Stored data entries
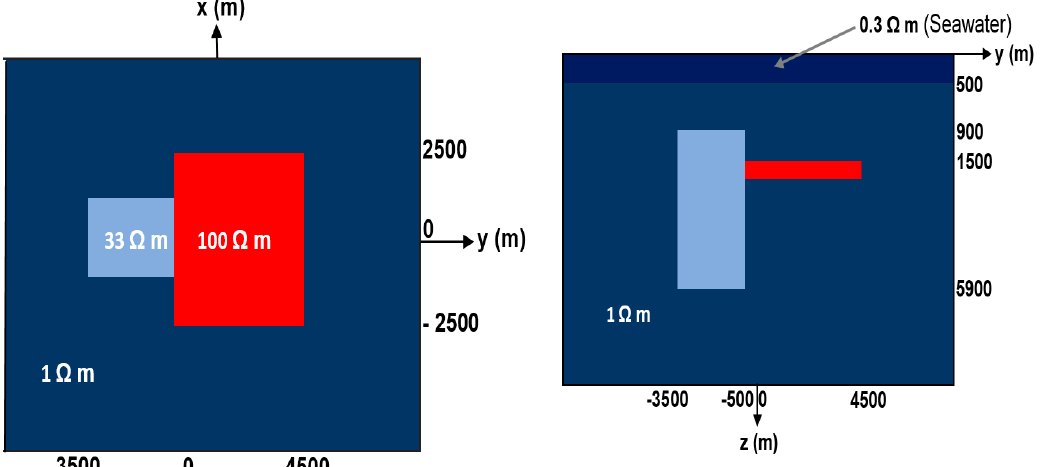
Figure 4. The planar and vertical cross-section view of the marine model 2. The anomalous bodies are embedded in a homogenous layer below the sea water.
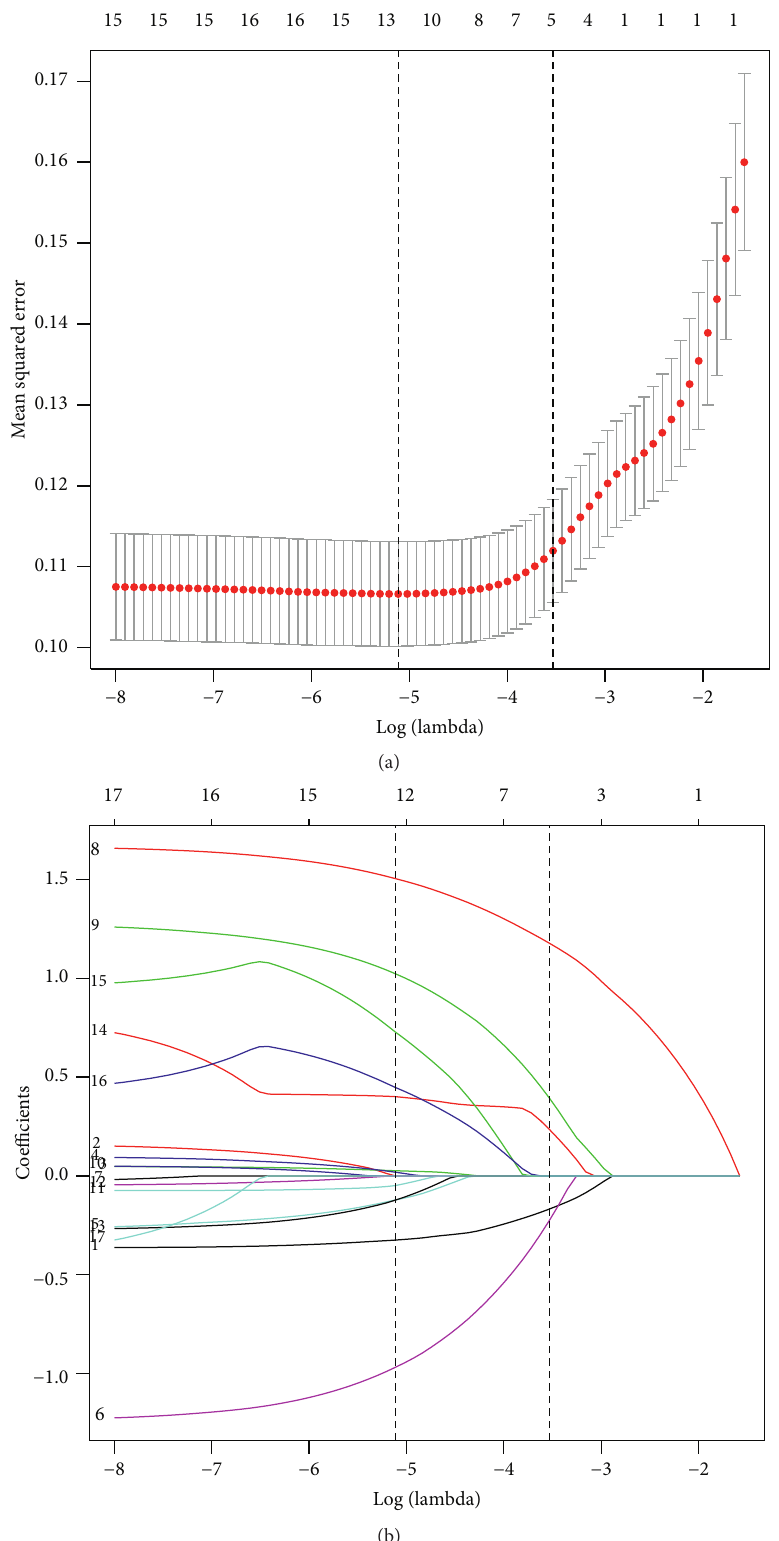
Figure 2: Demographic features, socioeconomic status, live setting, health-related behaviors, and anthropometric value selection using the LASSO binary logistic regression model. (a) Optimal parameter (lambda) selection in the LASSO model used fivefold cross-validation via minimum criteria. The partial likelihood deviance (binomial deviance) curve was plotted versus log (lambda). Dotted vertical lines were drawn at the optimal values by using the minimum criteria and the 1-SE of the minimum criteria (the 1-SE criteria). (b) LASSO coefficient profiles of the 17 features. A coefficient profile plot was produced against the log (lambda) sequence. Vertical line was drawn at the value selected using fivefold cross-validation, where optimal lambda resulted in five features with nonzero coefficients. LASSO: least absolute shrinkage and selection operator; SE: standard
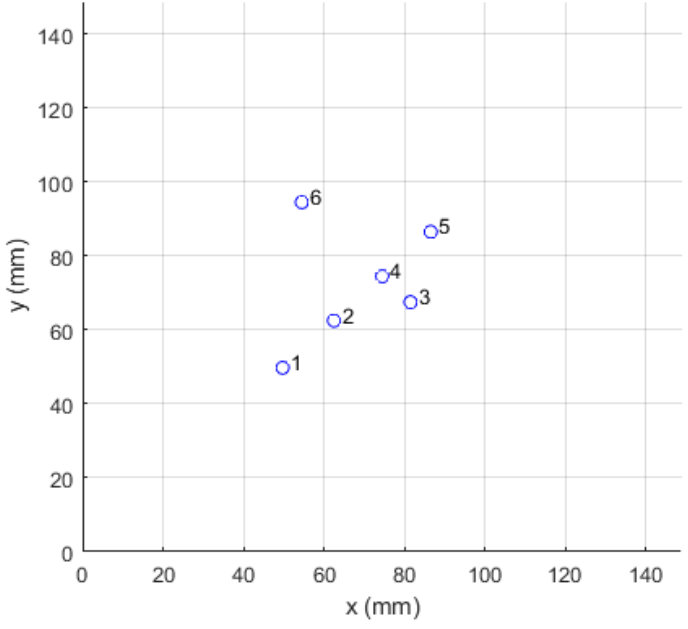
Figure 10. Positions of thermocouples in the plate: top view of the cladded side.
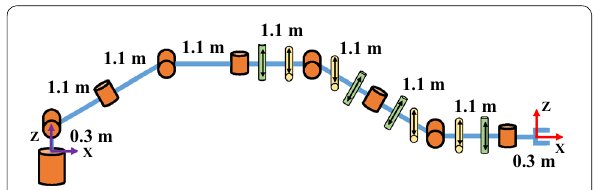
Fig. 7 The setup of the simulation robotic arm and flying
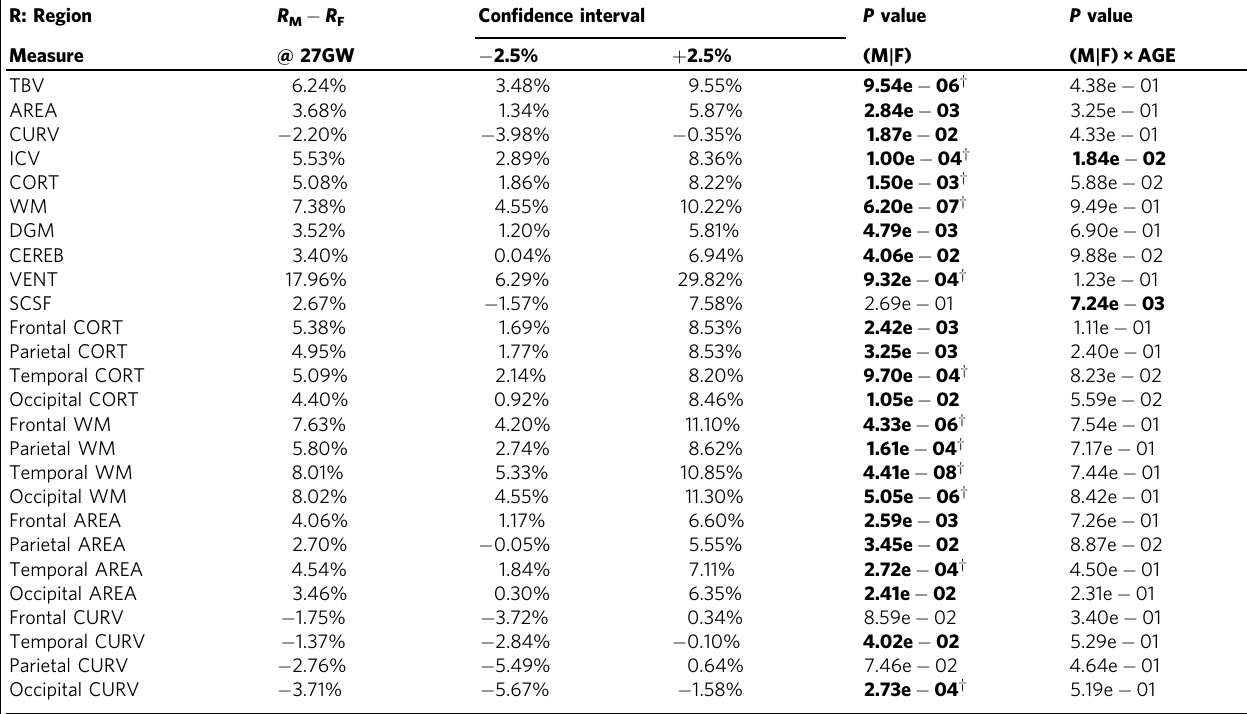
Table 1 Differences in absolute growth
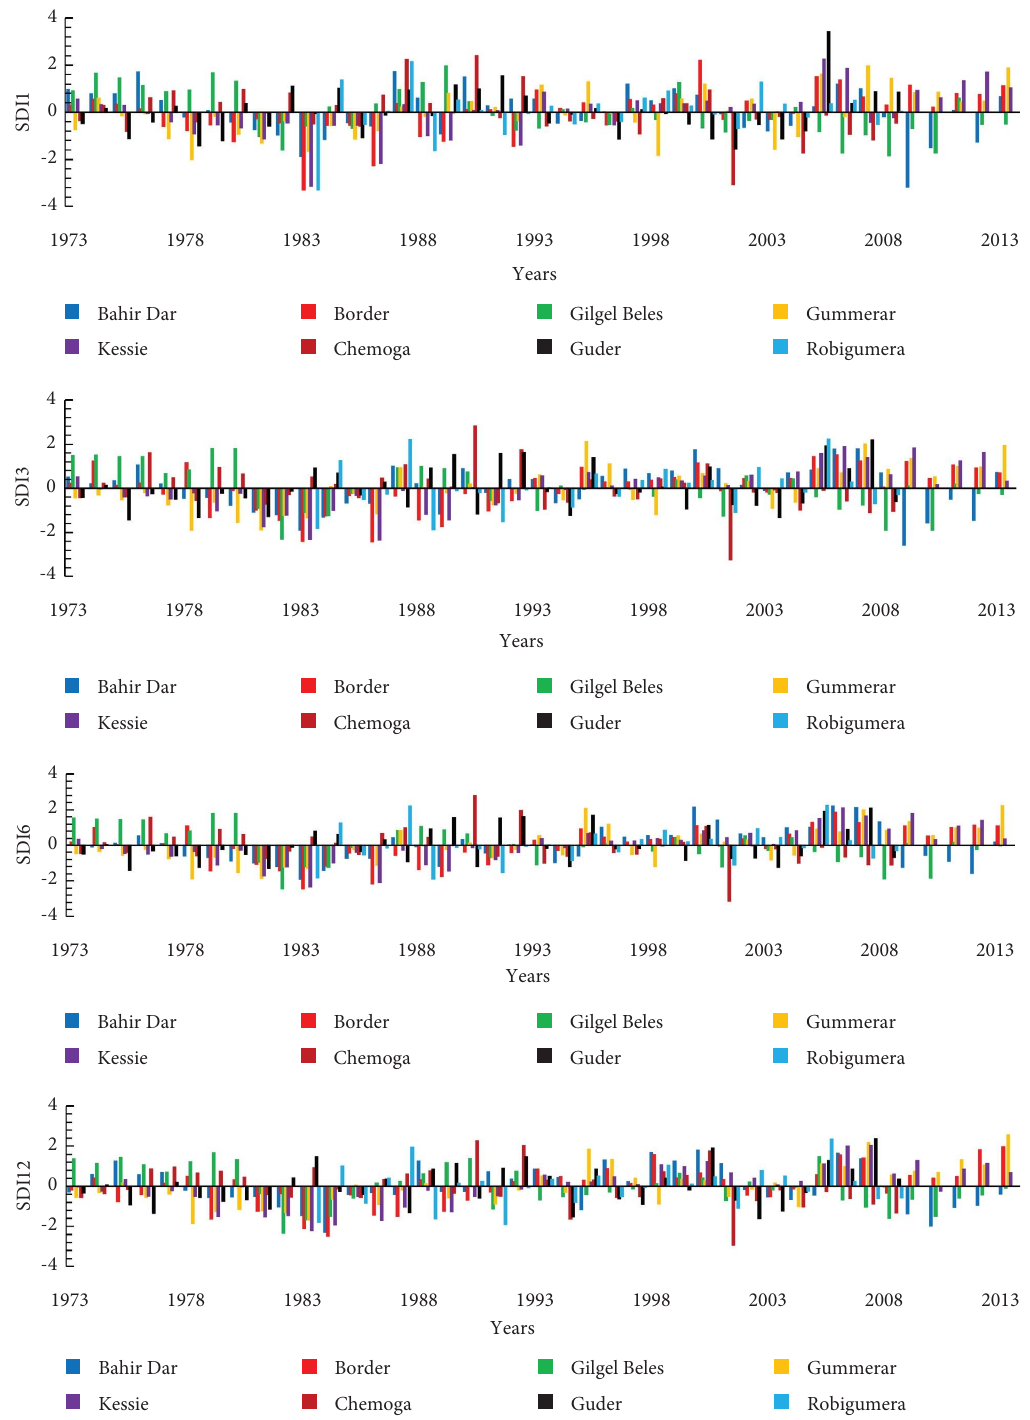
Figure 6: Hydrological drought (SDI) time series in Abbay river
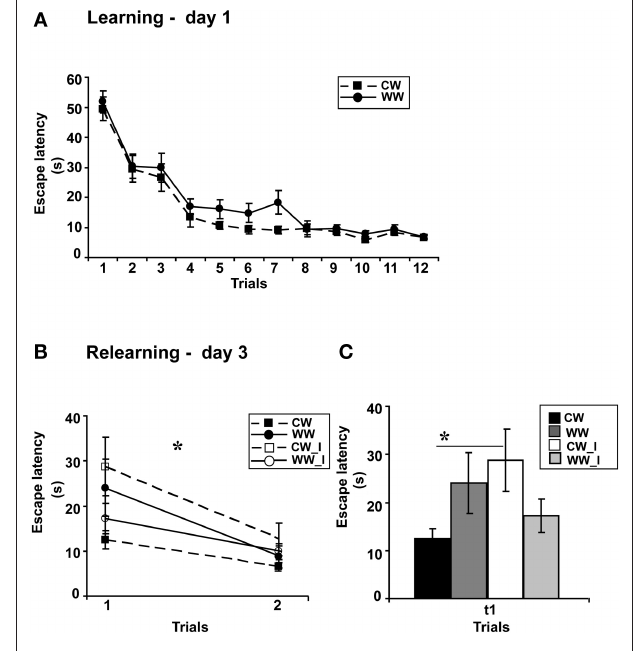
Figure 2 | Spatial memory formed in the Morris water maze under different stress conditions, warm (24 ± 1ºC) and cold (19 ± 1ºC) water, when interfered by a foot shock stress. (A) Mean escape latencies during the 4 final trials of initial training did not differ between WW and CW animals; (B) The foot shock interference procedure impaired memory retention as tested on day 3 (during relearning) in CW animals, but not in WW animals; (C) The mean escape latency of the cold water animals following interference during the first trial was significantly longer than that of the cold water group that experienced no interference (* p < 0.05). (CW, Cold water; WW, Warm Water; CW_I, Cold Water with interference; WW_I, Warm Water with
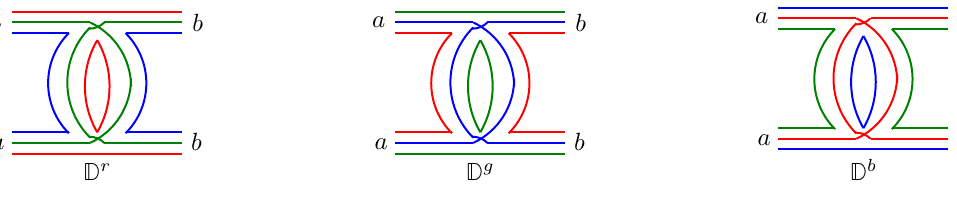
Figure 12. Dipoles D c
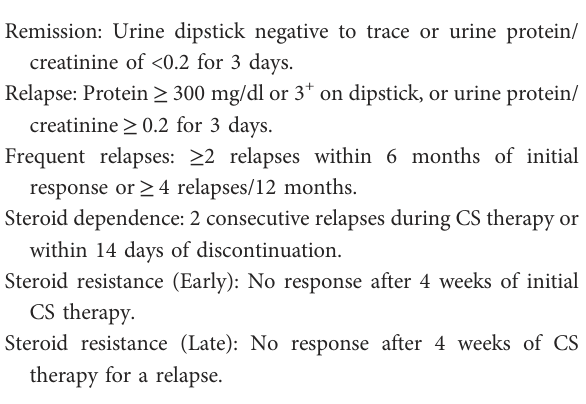
TABLE 1 Corticosteroid therapy for initial episode. Group A (Total duration of therapy 8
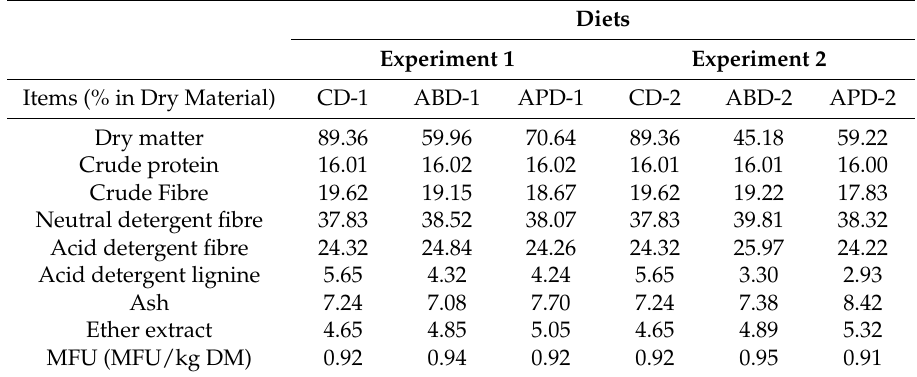
Table 2. Chemical composition (% of DM) of diets containing or not containing artichoke by-products (plant and outer bracts) in the Experiment 1 (12.5% inclusion) and Experiment 2 (25%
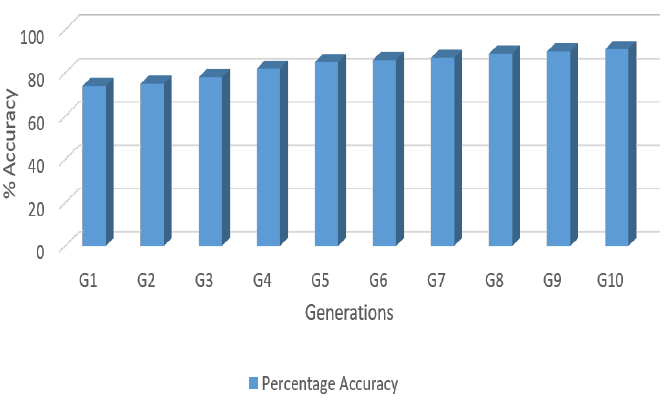
Figure 6. Average accuracy score of the GALSTM-FDP model across 10 generations.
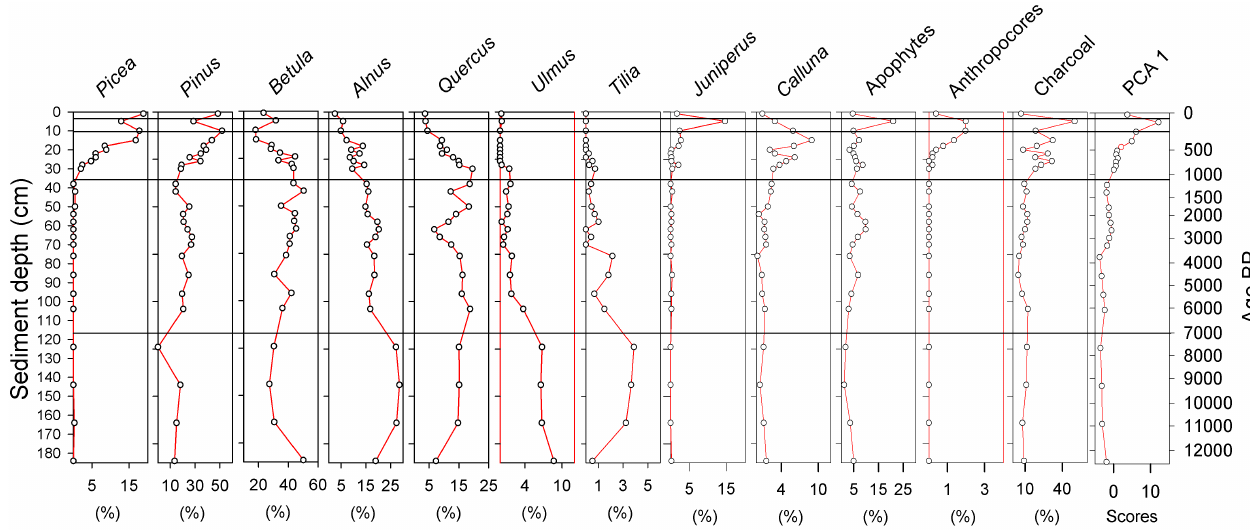
Fig. 3. Percentage diagram of pollen and charcoal from Lysevatten. Frequencies of both pollen and charcoal are expressed as percentages of the total pollen sum at each level. Anthropocores are pollen from cultivated crops and apophytes are pollen types associated with human impact (39, 40, 41). The principal component (PC) 1 summarizes major changes in frequency of all pollen types and charcoal identified in the Lysevatten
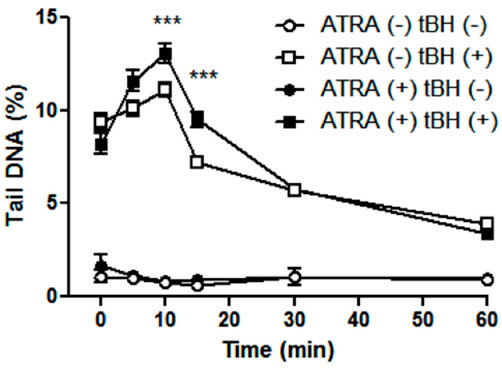
Figure 3. Time course of DNA repair in ATRA-treated and control ARPE-19 cells exposed to 180 μ M tert -butyl hydroperoxide (tBH) for 15 min at 37 °C. After the exposure, the oxidant was washed out and the cells were incubated in medium at 37 °C for indicated time points. DNA damage was assessed as percentage of tail DNA in the comet in the alkaline version of the comet assay. Results are presented as mean ± SEM, n = 100, *** p < 0.001.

## What is needed
Repeat only the lines from the line with "Table 2. Chemical" to the end of the entries, including both the first and the last line, and drop every picture.

## Task output
Table 2. Chemical composition (% of DM) of diets containing or not containing artichoke by-products (plant and outer bracts) in the Experiment 1 (12.5% inclusion) and Experiment 2 (25%
Figure 6. Average accuracy score of the GALSTM-FDP model across 10 generations.
Fig. 3. Percentage diagram of pollen and charcoal from Lysevatten. Frequencies of both pollen and charcoal are expressed as percentages of the total pollen sum at each level. Anthropocores are pollen from cultivated crops and apophytes are pollen types associated with human impact (39, 40, 41). The principal component (PC) 1 summarizes major changes in frequency of all pollen types and charcoal identified in the Lysevatten
Figure 3. Time course of DNA repair in ATRA-treated and control ARPE-19 cells exposed to 180 μ M tert -butyl hydroperoxide (tBH) for 15 min at 37 °C. After the exposure, the oxidant was washed out and the cells were incubated in medium at 37 °C for indicated time points. DNA damage was assessed as percentage of tail DNA in the comet in the alkaline version of the comet assay. Results are presented as mean ± SEM, n = 100, *** p < 0.001.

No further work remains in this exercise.